For an emergency responder, trained to do no harm, the reversal in status of a patient rings responder bells. To watch this dear one slide from sweet sufferer to ashen shadow, withering but not complaining, brought an answer of sorts to my Christmas self-inquiry. The ‘who-calls-911-on-Christmas’ took graphic form inside me. I began to suffer with her, dangerous for those of us in the business. I’ve heard how excruciating femur fractures can be, intense beyond description. Where Lily had been smiling half-heartedly, conversing between small gasps, now she lapsed, Deteriorated. Caved-in, barely able to whisper.

Oxygen was not reviving her and the hospital was too close to obtain morphine orders. The bumpy ride from the back of the ambulance into the ED further challenged Lily’s strength. She sank, grey and wilted into the bright white of the hospital setting. We moved her as carefully as possible to the hospital bed, hooked her up to the cardiac monitor and pulled the privacy curtain. Little Lily was safe for the moment if exhausted by protracted pain.

Meantime, a look around the ED confirmed we were far from alone. Many unfortunates answered further my Christmas queries. Nurses and EMTs hurried to help. Too many patients. Too many unfortunates.

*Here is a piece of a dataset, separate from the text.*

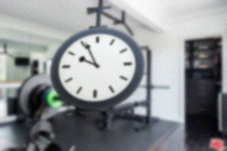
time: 9:56
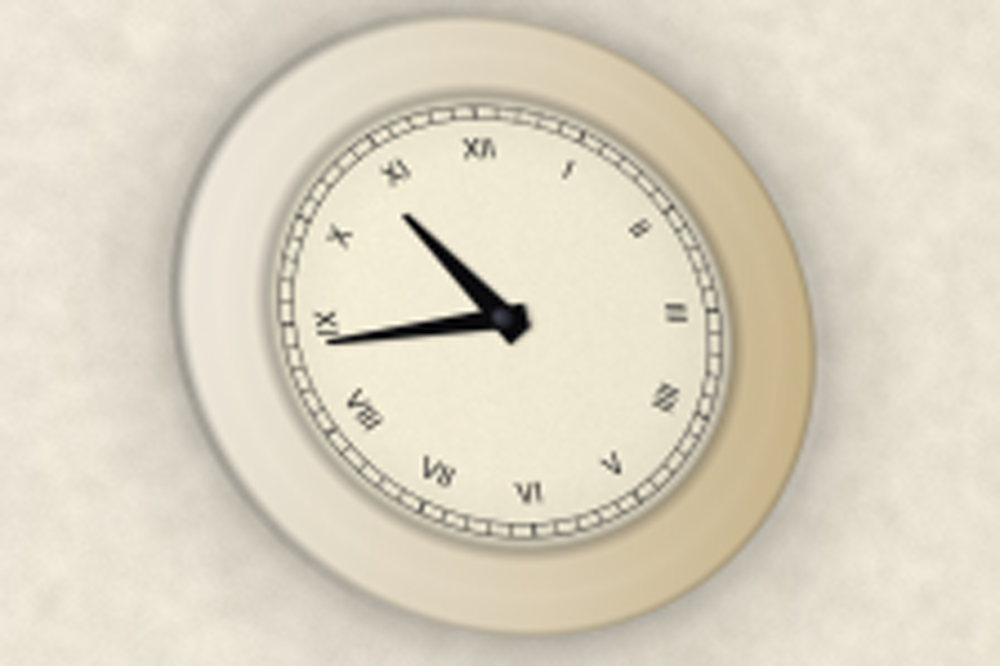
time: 10:44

Lily may have a regrettable rest before further assessment and much needed help. I glanced back behind the curtain one last moment before beginning my paper work and chores that would lead me back down the dark streets toward the station. Lily sat propped up against pillows, eyes closed, breathing unevenly, sunken somehow smaller than real life.

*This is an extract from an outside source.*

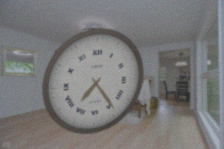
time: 7:24
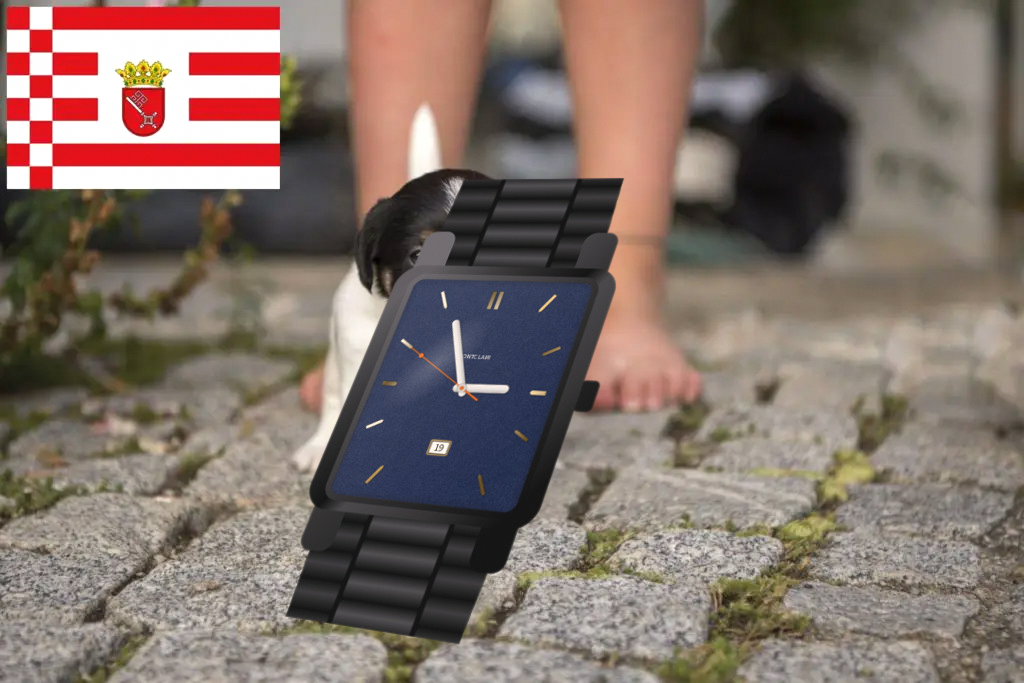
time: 2:55:50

I completed my restock and paperwork in no hurry. Dan and I prepared to push the gurney back out to the ambulance when I noticed Colleen peer back around the curtain separating Miss Lily from the rest of the ED. She looked both puzzled and amazed. I know her to be a competent, experienced ED nurse, unlikely to be taken unaware by any bizarre emergency room action. But something had derailed her. I approached as she drew back the curtain to reveal a beaming Miss Lily, perky on her pillows, sitting up straight and magically larger-than-life.

Shock did not have time to register. I felt the way Colleen looked and drew in closer to learn more.

“Lily, dear, you look much better,” I offered in the form of a question.

Little old lady apples-and-peaches round cheeks bobbed below penetrating blue-grey eyes. “Yes, yes,” she responded cheerily, “The medicine worked wonders, just wonders! I’m feeling much better.”

“Which medicine was that?” I look at Colleen but direct my inquiry to Lily. There hadn’t been anyone to administer any medications.

“Why, the little pill the nurse gave me, the nice nurse with the white cap,” Lily beamed, smoothing the bedclothes across her lap. I pictured the crisp, starched-white pointy hats worn by nurses’ years ago. My own RN sister hated wearing hers for even the graduation photo.

I lifted Lily’s hand gently and with the kindest of eye contact wished her a Merry Christmas. As we departed the peaceful bedside, I turned to Colleen, my expression mirroring hers: incredulous, baffled, stunned. We’d just witnessed a miracle.

“Do you believe in angels?” she asked, in an almost conspiratorial murmur.

There simply existed no rationale to account for this experience. No nurses had been available prior to Colleen, let alone a nurse from an old movie in a white hat. Pain medication in a case such as Lily’s would have been administered intravenously, not orally, and in any event, Lily already had an IV line established courtesy of transport protocol and my partner Dan.

Yes, I do believe in angels. Angels guarding my family as they traveled the Western states to celebrate together without me. Angels whispering in my ear to relieve my co-workers of their Christmas shifts. Angels preparing the path for Colleen’s eventual salvation. Angels intervening in remarkable and unremarkable ways everywhere, all the time.

Dr. Karen Tracy is a retired dentist living in Joshua Tree with her kitty Bela. She has lived in the Morongo Basin since 1984, weekending here since 1977. She worked from 1991 to 1998 as an EMT with Morongo Basin Ambulance where she learned much and acquired material for many stories.